Workload Arbiter

In this section, you will learn about the following components in Spatial:

  • Stream controllers

  • Forever Counters

  • Controller Breaks

Note that a large collection of Spatial applications can be found here.


Here we give an example application where a scheduler dynamically determines which worker should receive which packet at runtime. We create an architecture shown in the animation on the right.

Architectural Description: There is a scheduler is responsible for reading data from a work list in DRAM. It should distribute this data by issuing each packet to one of three workers, based on a schedule that attempts to issue the newest command to the “least busy” worker. Each worker processes to the end of its inbound work queue, and remains idle if the queue is empty. After all packets have been processed, the scheduler broadcasts a “done” packet to all of its workers. When each worker sees this packet, it issues a signal to the final stage to wrap up the computation. This final stage has three inbound streams and will begin only when all three have valid data.

━━━━━━━━━━━━━━━━

### EXPLORE THE MATERIAL:
a) According to the workload arbiter text, how many workers can the scheduler issue each packet to?
b) List the Spatial components that the workload arbiter text says this section teaches.
c) Rewrite the paragraph of the workload arbiter text that begins "Architectural Description:" as a bulleted list that keeps its main facts.

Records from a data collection
━━━━━━━━━━━━━━━━

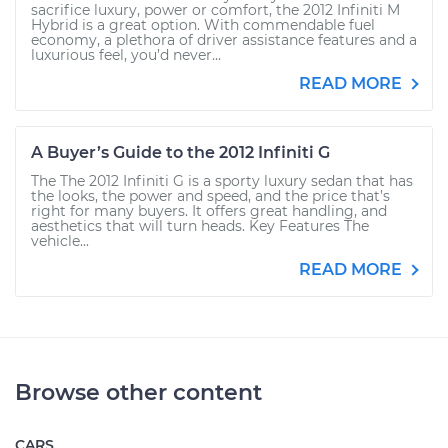
sacrifice luxury, power or comfort, the 2012 Infiniti M
Hybrid is a great option. With commendable fuel
economy, a plethora of driver assistance features and a
luxurious feel, you’d never...
READ MORE
A Buyer’s Guide to the 2012 Infiniti G
The The 2012 Infiniti G is a sporty luxury sedan that has
the looks, the power and speed, and the price that’s
right for many buyers. It offers great handling, and
aesthetics that will turn heads. Key Features The
vehicle...
READ MORE
Browse other content
CARS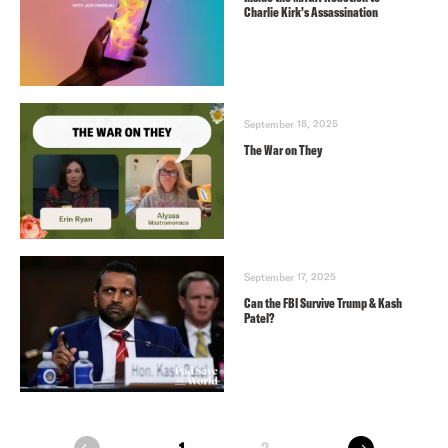
Charlie Kirk’s Assassination
September 18, 2025
The War on They
September 17, 2025
Can the FBI Survive Trump & Kash
Patel?
next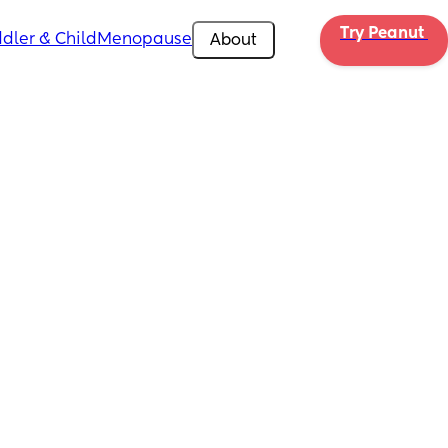
Try Peanut 
dler & Child
Menopause
About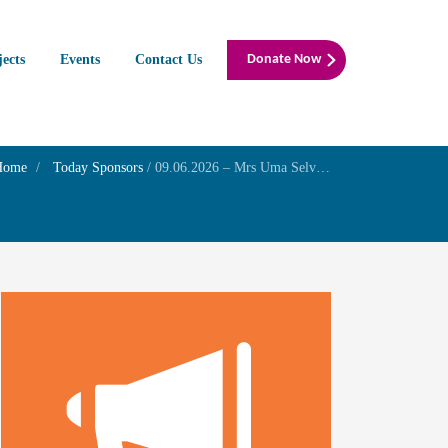
jects
Events
Contact Us
Donate Now
Home
Today Sponsors
/
09.06.2026 – Mrs Uma Selvakumar – In Memory of Mr V. Gopalasami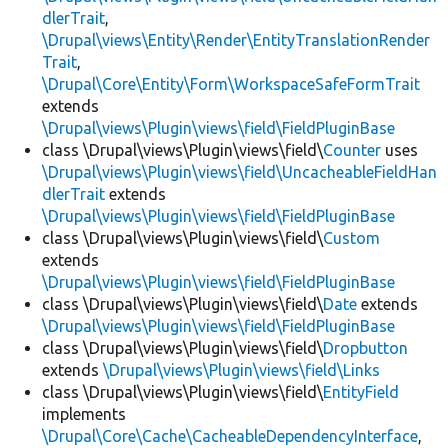
dlerTrait
,
\Drupal\views\Entity\Render\EntityTranslationRender
Trait
,
\Drupal\Core\Entity\Form\WorkspaceSafeFormTrait
extends
\Drupal\views\Plugin\views\field\FieldPluginBase
class \Drupal\views\Plugin\views\field\
Counter
uses
\Drupal\views\Plugin\views\field\UncacheableFieldHan
dlerTrait
extends
\Drupal\views\Plugin\views\field\FieldPluginBase
class \Drupal\views\Plugin\views\field\
Custom
extends
\Drupal\views\Plugin\views\field\FieldPluginBase
class \Drupal\views\Plugin\views\field\
Date
extends
\Drupal\views\Plugin\views\field\FieldPluginBase
class \Drupal\views\Plugin\views\field\
Dropbutton
extends
\Drupal\views\Plugin\views\field\Links
class \Drupal\views\Plugin\views\field\
EntityField
implements
\Drupal\Core\Cache\CacheableDependencyInterface
,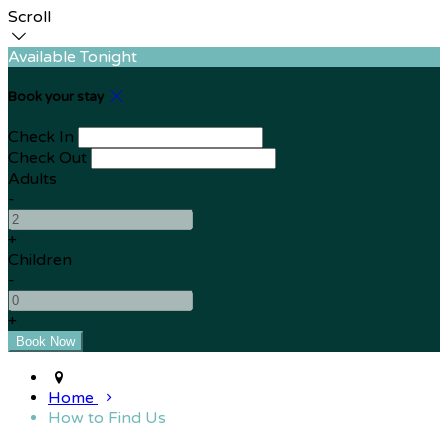
Scroll
Available Tonight
Book your stay
Check In
Check Out
Adults
-
+
Children
-
+
Home
How to Find Us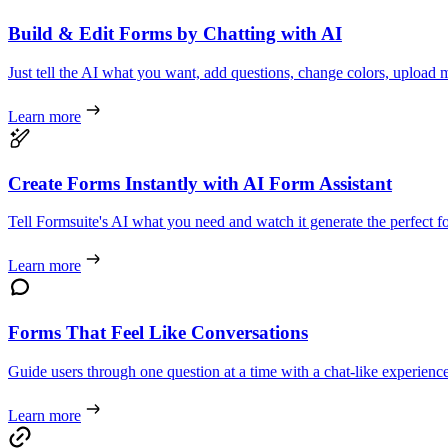
Build & Edit Forms by Chatting with AI
Just tell the AI what you want, add questions, change colors, upload m
Learn more
Create Forms Instantly with AI Form Assistant
Tell Formsuite's AI what you need and watch it generate the perfect f
Learn more
Forms That Feel Like Conversations
Guide users through one question at a time with a chat-like experience
Learn more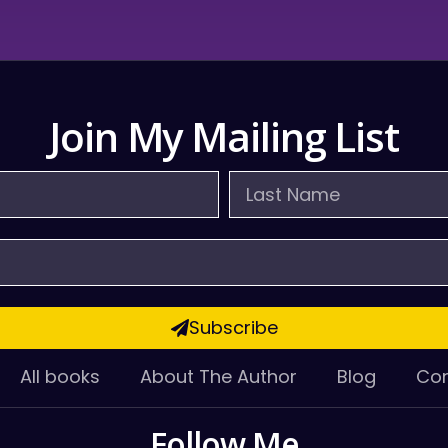
Join My Mailing List
Last
Name
Subscribe
All books
About The Author
Blog
Con
Follow Me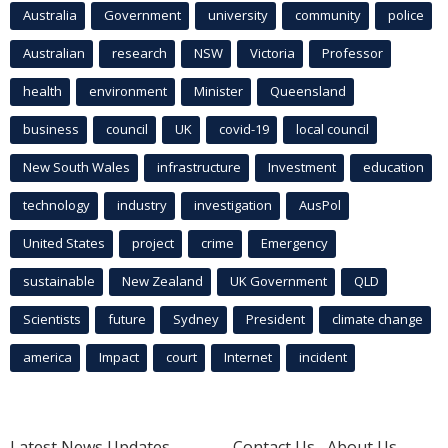
Australia
Government
university
community
police
Australian
research
NSW
Victoria
Professor
health
environment
Minister
Queensland
business
council
UK
covid-19
local council
New South Wales
infrastructure
Investment
education
technology
industry
investigation
AusPol
United States
project
crime
Emergency
sustainable
New Zealand
UK Government
QLD
Scientists
future
Sydney
President
climate change
america
Impact
court
Internet
incident
Latest News Updates
Contact Us
About Us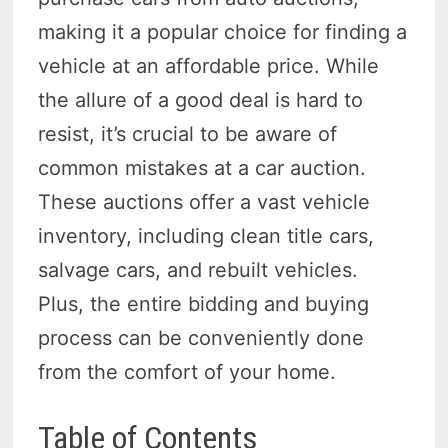
making it a popular choice for finding a
vehicle at an affordable price. While
the allure of a good deal is hard to
resist, it’s crucial to be aware of
common mistakes at a car auction.
These auctions offer a vast vehicle
inventory, including clean title cars,
salvage cars, and rebuilt vehicles.
Plus, the entire bidding and buying
process can be conveniently done
from the comfort of your home.
Table of Contents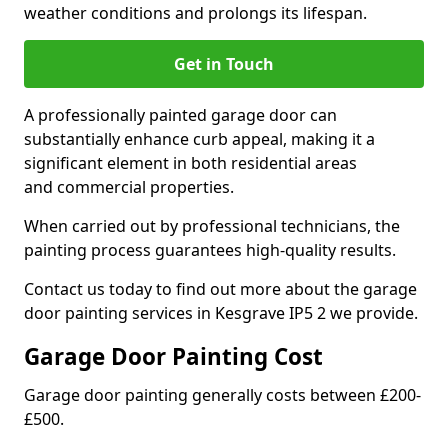
weather conditions and prolongs its lifespan.
Get in Touch
A professionally painted garage door can
substantially enhance curb appeal, making it a
significant element in both residential areas
and commercial properties.
When carried out by professional technicians, the
painting process guarantees high-quality results.
Contact us today to find out more about the garage
door painting services in Kesgrave IP5 2 we provide.
Garage Door Painting Cost
Garage door painting generally costs between £200-
£500.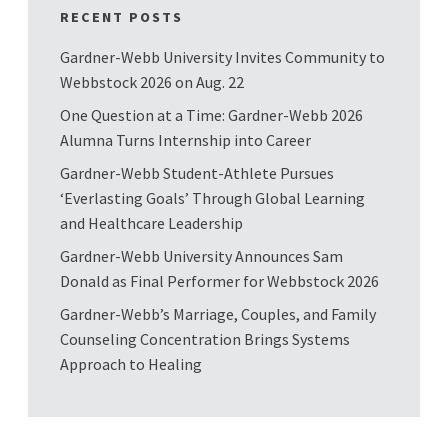
RECENT POSTS
Gardner-Webb University Invites Community to
Webbstock 2026 on Aug. 22
One Question at a Time: Gardner-Webb 2026
Alumna Turns Internship into Career
Gardner-Webb Student-Athlete Pursues
‘Everlasting Goals’ Through Global Learning
and Healthcare Leadership
Gardner-Webb University Announces Sam
Donald as Final Performer for Webbstock 2026
Gardner-Webb’s Marriage, Couples, and Family
Counseling Concentration Brings Systems
Approach to Healing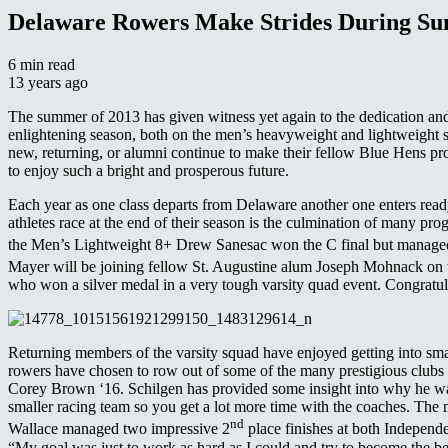
Delaware Rowers Make Strides During S
6 min read
13 years ago
The summer of 2013 has given witness yet again to the dedication and
enlightening season, both on the men’s heavyweight and lightweight
new, returning, or alumni continue to make their fellow Blue Hens p
to enjoy such a bright and prosperous future.
Each year as one class departs from Delaware another one enters rea
athletes race at the end of their season is the culmination of many pr
the Men’s Lightweight 8+ Drew Sanesac won the C final but managed
Mayer will be joining fellow St. Augustine alum Joseph Mohnack on t
who won a silver medal in a very tough varsity quad event. Congratula
Returning members of the varsity squad have enjoyed getting into smal
rowers have chosen to row out of some of the many prestigious club
Corey Brown ‘16. Schilgen has provided some insight into why he was
smaller racing team so you get a lot more time with the coaches. The
nd
Wallace managed two impressive 2
place finishes at both Indepen
“My goal was just to work as hard as I could and try to become the be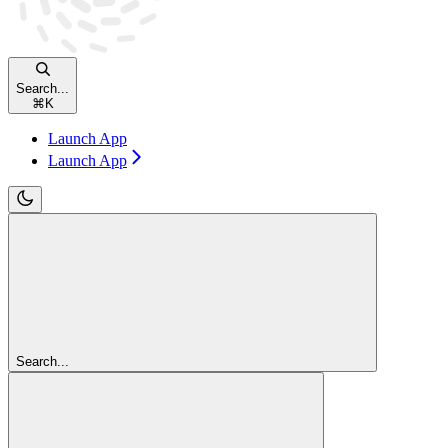
Search...
⌘
K
Launch App
Launch App
Search...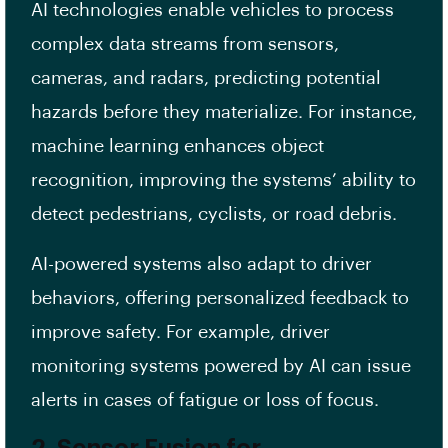
AI technologies enable vehicles to process
complex data streams from sensors,
cameras, and radars, predicting potential
hazards before they materialize. For instance,
machine learning enhances object
recognition, improving the systems’ ability to
detect pedestrians, cyclists, or road debris.
AI-powered systems also adapt to driver
behaviors, offering personalized feedback to
improve safety. For example, driver
monitoring systems powered by AI can issue
alerts in cases of fatigue or loss of focus.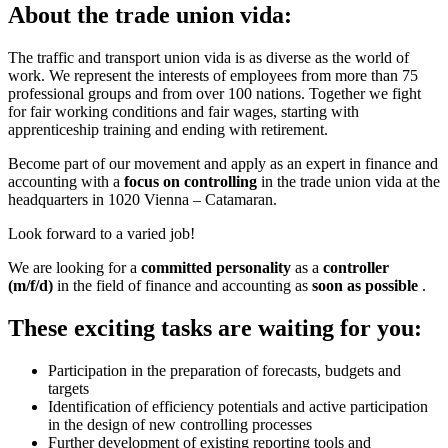
About the trade union vida:
The traffic and transport union vida is as diverse as the world of
work. We represent the interests of employees from more than 75
professional groups and from over 100 nations. Together we fight
for fair working conditions and fair wages, starting with
apprenticeship training and ending with retirement.
Become part of our movement and apply as an expert in finance and
accounting with a
focus on controlling
in the trade union vida at the
headquarters in 1020 Vienna – Catamaran.
Look forward to a varied job!
We are looking for a
committed personality
as a
controller
(m/f/d)
in the field of finance and accounting as
soon as possible
.
These exciting tasks are waiting for you:
Participation in the preparation of forecasts, budgets and
targets
Identification of efficiency potentials and active participation
in the design of new controlling processes
Further development of existing reporting tools and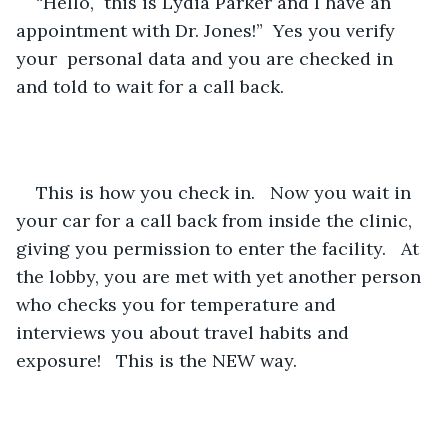
“Hello,  this is Lydia Parker and I have an 
appointment with Dr. Jones!”  Yes you verify 
your  personal data and you are checked in 
and told to wait for a call back.
This is how you check in.   Now you wait in 
your car for a call back from inside the clinic, 
giving you permission to enter the facility.   At 
the lobby, you are met with yet another person 
who checks you for temperature and 
interviews you about travel habits and 
exposure!   This is the NEW way.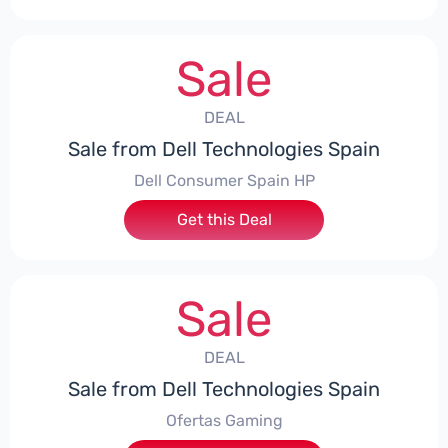
Sale
DEAL
Sale from Dell Technologies Spain
Dell Consumer Spain HP
Get this Deal
Sale
DEAL
Sale from Dell Technologies Spain
Ofertas Gaming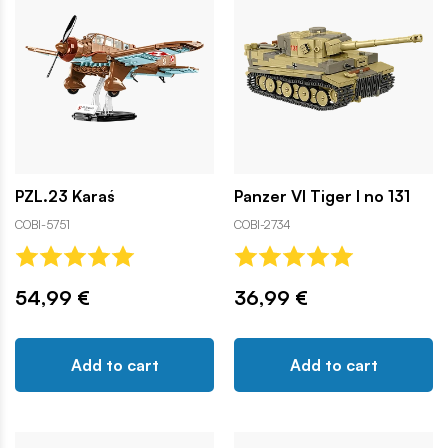
PZL.23 Karaś
Panzer VI Tiger I no 131
COBI-5751
COBI-2734
54,99 €
36,99 €
Add to cart
Add to cart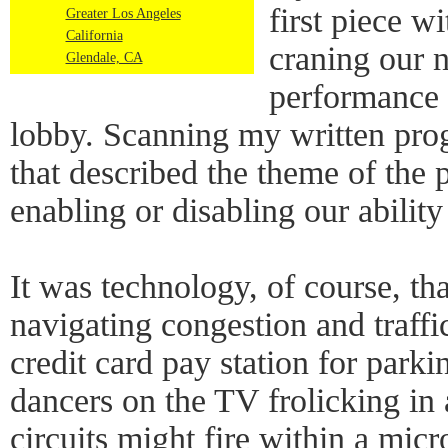
first piece w
Greater Los Angeles
California
craning our n
Glendale, CA
performance 
lobby. Scanning my written prog
that described the theme of the 
enabling or disabling our abilit
It was technology, of course, th
navigating congestion and traffi
credit card pay station for park
dancers on the TV frolicking in 
circuits might fire within a micr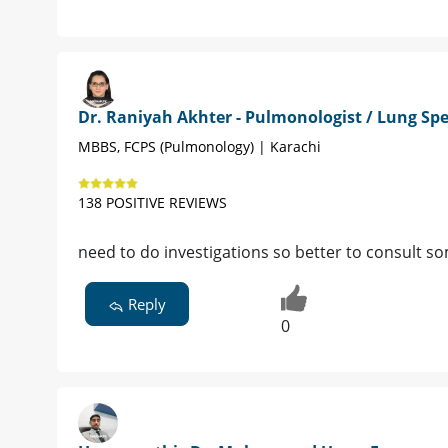
Dr. Raniyah Akhter - Pulmonologist / Lung Spe
MBBS, FCPS (Pulmonology) | Karachi
138 POSITIVE REVIEWS
need to do investigations so better to consult s
Reply
0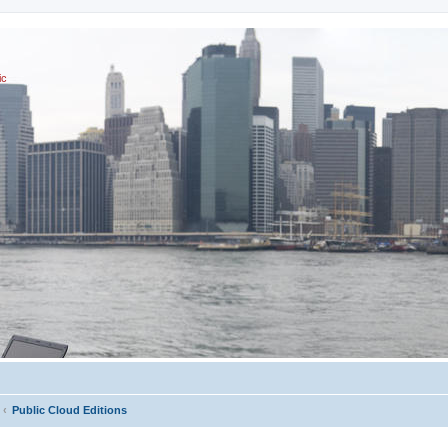
ic
Public Cloud Editions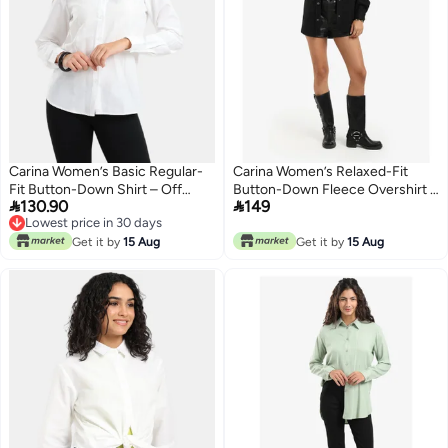
Carina Women’s Basic Regular-
Carina Women’s Relaxed-Fit
Fit Button-Down Shirt – Off
Button-Down Fleece Overshirt –


130.90
149
White
Black
Lowest price in 30 days
Lowest price in 30 days
Get it by
15 Aug
Get it by
15 Aug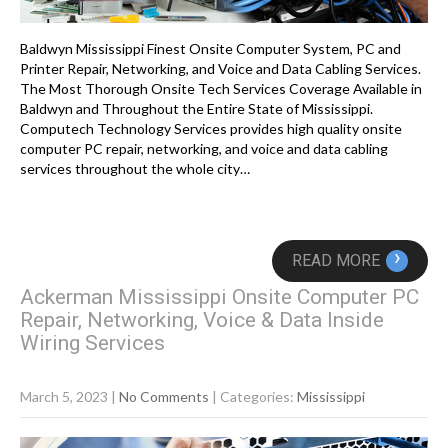
Baldwyn Mississippi Finest Onsite Computer System, PC and
Printer Repair, Networking, and Voice and Data Cabling Services.
The Most Thorough Onsite Tech Services Coverage Available in
Baldwyn and Throughout the Entire State of Mississippi.
Computech Technology Services provides high quality onsite
computer PC repair, networking, and voice and data cabling
services throughout the whole city…
›
READ MORE
Ackerman Mississippi Onsite Computer PC
Repair, Networking, Voice & Data Inside
Wiring Services
March 5, 2023
|
No Comments
| Categories:
Mississippi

━━━━━━━━━━━━━━━━

### EXERCISE ANSWERS:
a) Three workers.

b) Stream controllers, Forever Counters, Controller Breaks

c)
- A scheduler reads data from a work list in DRAM.
- It issues each packet to one of three workers, following a schedule that tries to send the newest command to the "least busy" worker.
- Each worker processes to the end of its inbound work queue and stays idle when the queue is empty.
- Once all packets are processed, the scheduler broadcasts a "done" packet to all workers.
- When a worker sees that packet, it signals the final stage to wrap up the computation.
- The final stage has three inbound streams and begins only when all three have valid data.